The man, probably in his forties, dark hair, silver at the temples, thin lips, high cheekbones, ashen skin, pitted and scarred frighteningly with souvenirs from a hard past, wasn’t one for words. Anyone could see that. He’d offered what could only be described as a smile that was completely devoid of any humour or cheer. His eyes were what scared Luna the most. They were dark, soulless. Not quite evil. No, something else entirely. Just… blank. Like he truly had no soul.

Jack did this to you.

That’s all he’d said. He’d left Luna laying on the floor, hands bound behind her back. She couldn’t run anywhere. He’d attached a length of rope to her bound wrists and tied it around a pillar thicker than her entire body. She wasn’t going anywhere.

The words haunted her. Jack did this to you. Jack did this to you. Jack did this to you. They played over and over in her sleep deprived, fear riddled brain like a never ending, wretched litany.

Luna couldn’t make herself believe it. Jack cared about her. He could be someone else. She didn’t truly know enough about him to know if what he had been telling her was false or not. However, he couldn’t lie with his body. The way he held her, caressed her, learned every plane and curve, made her feel like a glorious, beautiful woman after so many years alone… it had to have been real. She couldn’t face the alternative. That it had all been a lie.

Hot tears burned at the edges of Luna’s eyes. Her heart squeezed painfully in her chest. Her lungs refused to fill with the very air she needed so badly to banish the agony that was taking over, filling her up, leaving little space for anything else. Not trust, not love.

Love. What the hell did she know about love? All her life she’d chosen the wrong men. The kind of men that turned her life inside out and hurt her. Physically, mentally, emotionally. Jarod came close to destroying her. She’d been so broken she doubted she’d ever put herself back together after leaving him and then… then Jack walked into her life and she’d so easily set aside her doubts. He’d broken through the thick walls, the walls of pain and regret and shame.

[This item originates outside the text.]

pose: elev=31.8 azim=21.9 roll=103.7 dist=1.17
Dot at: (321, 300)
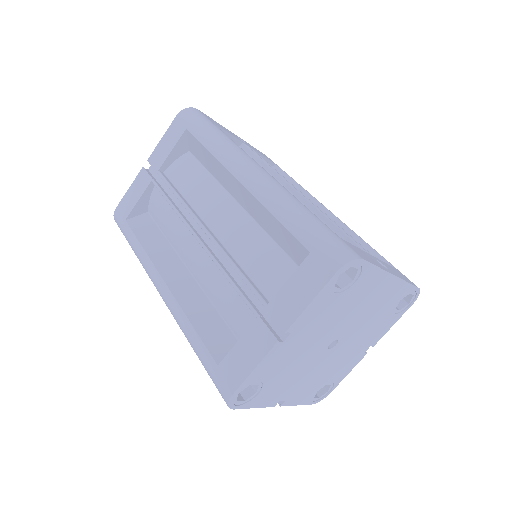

It couldn’t have all been a lie. It couldn’t. Yet, how well did she even know Jack? That wasn’t even his real name. He could be a very good actor, for all Luna knew.

Before she could spiral into all out despair, a scratching noise at the far end of the decrepit warehouse alerted her to the fact that her captor was likely back.

Luna swallowed hard. Her throat was so dry it made the action difficult. She refused to show any weakness. This man, this nameless, hateful man didn’t deserve to see her fear, no matter how afraid she truly was deep inside. She sensed his kind fed off of it; other’s weakness. She wouldn’t give him that. No matter what he did to her, she wouldn’t surrender.

She waited, on her side, the cold of the dirty, dusty floor seeping into her left arm. The footsteps came closer, closer. She realized, with a start, that the man wasn’t alone. Luna struggled to push to a sitting position. It was harder than she thought, with her hands tied so tightly and awkwardly behind her back. Her shoulders burned as they protested the movement and her wrists chaffed painfully as the coarse rope rubbed the already raw spots.

The footsteps continued, sounding in tandem. Sometimes one step, sometimes two defined ones. She waited, breath held.

She knew even before she saw him who it was walking, fallen into pace, with her captor.

Jack. The one man she would have trusted with her life. So, it really was true then. He really had done this to her.